■ **PROVIDED ENTRIES**:
** BEGIN **

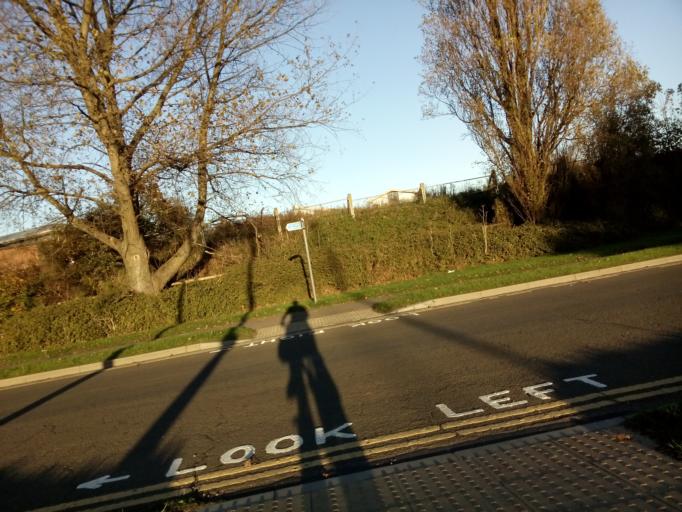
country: GB
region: England
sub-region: Suffolk
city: Felixstowe
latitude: 51.9558
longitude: 1.3279
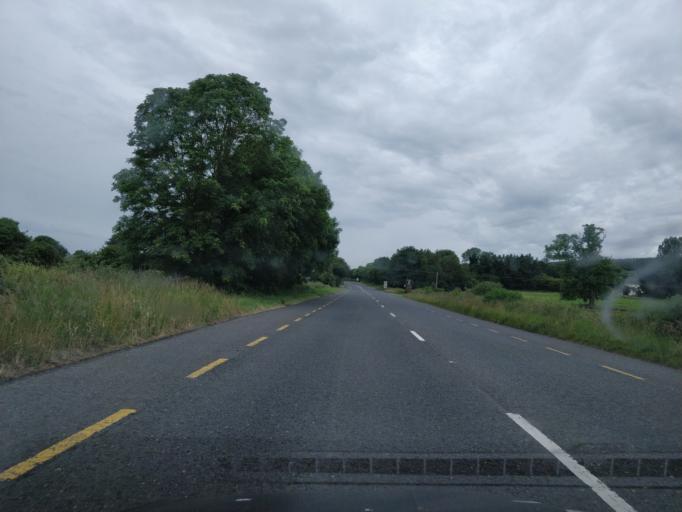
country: IE
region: Munster
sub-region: North Tipperary
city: Roscrea
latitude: 52.9572
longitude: -7.7071
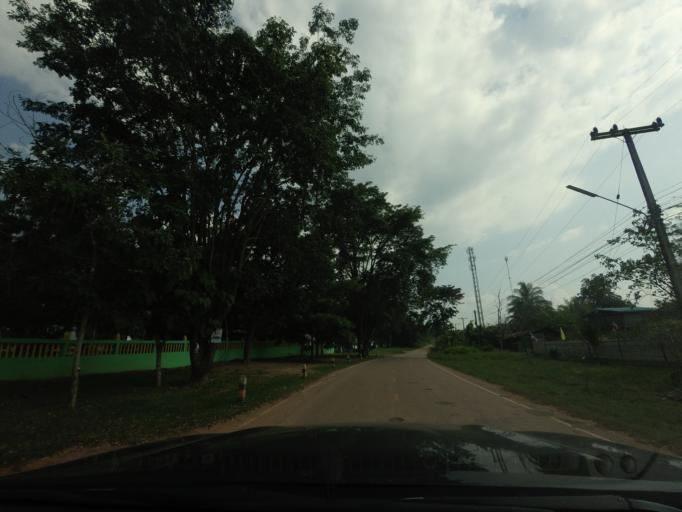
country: TH
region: Phitsanulok
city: Nakhon Thai
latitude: 17.0491
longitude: 100.9095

** END **

■ **TASK BRIEF**:
Convert the lines above into a JSON list of strings, one string per line, with blank lines omitted. Leave the pictures out of your answer.

■ **PROBLEM SOLUTION**:
[
  "country: GB",
  "region: England",
  "sub-region: Suffolk",
  "city: Felixstowe",
  "latitude: 51.9558",
  "longitude: 1.3279",
  "country: IE",
  "region: Munster",
  "sub-region: North Tipperary",
  "city: Roscrea",
  "latitude: 52.9572",
  "longitude: -7.7071",
  "country: TH",
  "region: Phitsanulok",
  "city: Nakhon Thai",
  "latitude: 17.0491",
  "longitude: 100.9095"
]